Piétrebais Castle, locally known as Château de Piétrebais, lies in the town of Grez-Doiceau (Graven in Dutch), east of the town of Wavre, in the province of Walloon Brabant in Wallonia in Belgium.
When Piétrebais Castle was built isn’t known. However the Counts of Grez were already mentioned in the 10th century. They may have had a fortification at this site.
From the 12th century on the area is in the hands of the family of the Knights of Grez, who were also sometimes called the Knights of Piétrebais after the stream that runs next to the castle. These knights were sometimes qualified as free men and sometimes as pertaining to the family of the Duke of Brabant.
In 1376-1377 a Lord Englebert de Grez owned “the house of Piétrebais, with its moats…”. At the end of the 14th century the castle passed to the Rivieren and Baillet families.
In 1450 the castle passed to the d’Oultremont family. They sold the castle in the second half of the 17th century to Lamoral van den Berghe. In 1678, his son, Charles van den Berghe, obtained the right to carry the coat of arms of the Limminghe family.
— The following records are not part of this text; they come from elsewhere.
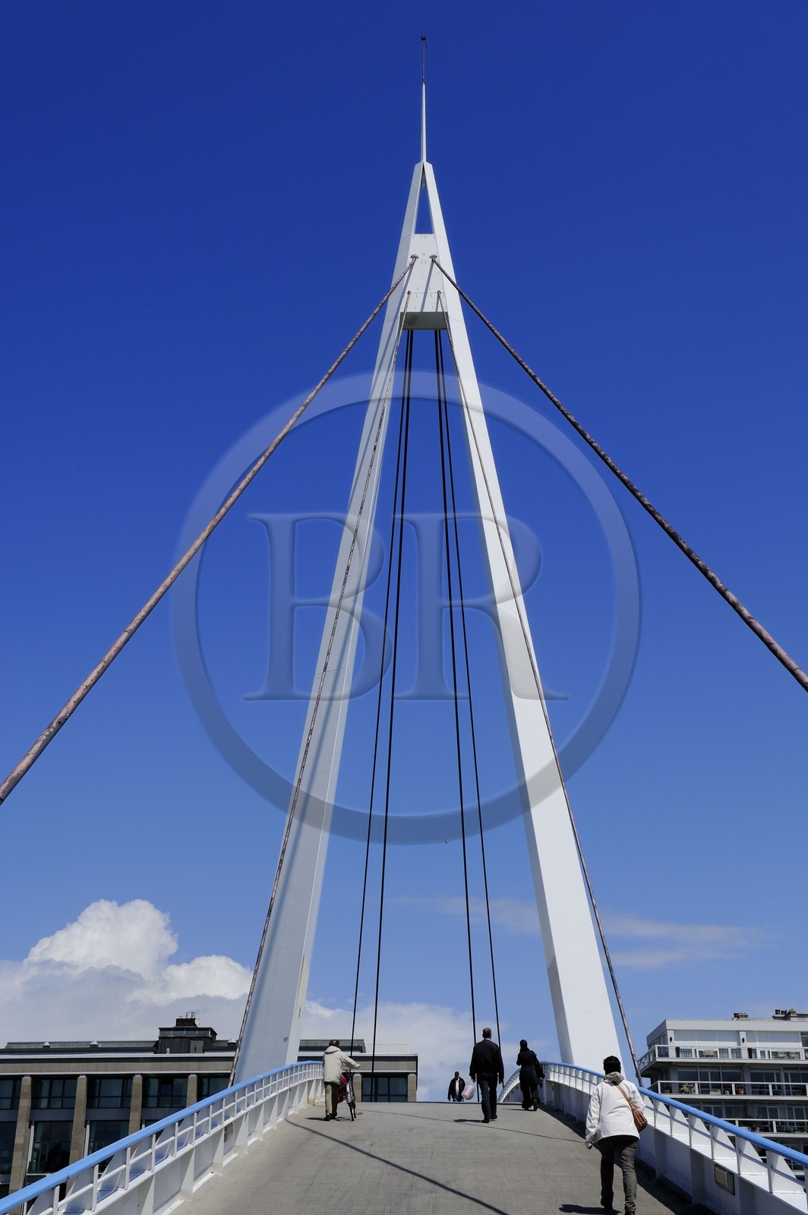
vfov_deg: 46.4
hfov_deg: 31.8
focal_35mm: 42
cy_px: 608
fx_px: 1416
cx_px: 404
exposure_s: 1/250
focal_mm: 42
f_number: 14
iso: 200
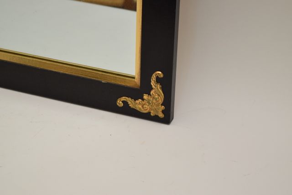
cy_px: 98
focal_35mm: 82
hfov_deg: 24.6
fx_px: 669
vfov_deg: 16.6
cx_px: 146
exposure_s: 1/125
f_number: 5.6
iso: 800
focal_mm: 55
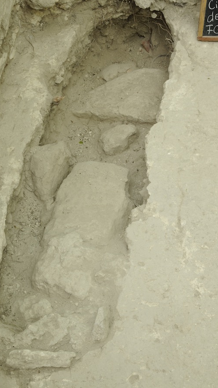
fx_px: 751
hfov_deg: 16.5
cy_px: 192
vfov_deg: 29.0
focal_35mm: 73
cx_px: 98
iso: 100
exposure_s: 1.6
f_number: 20
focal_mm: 46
The coat of arms of both families adorn the main gate. These families carried out several important alterations to the castle.
Around 1800 the castle was acquired by Charles de Looz-Corswarem, who became a Duke in 1816.
In 1864 the notary Edouard Beauthier bought the castle and restored it. His descendants still own the castle. The castle complex is now divided into two private homes.
A nice castle, especially the medieval keep next to the gate tower. Private property and thus not accessible.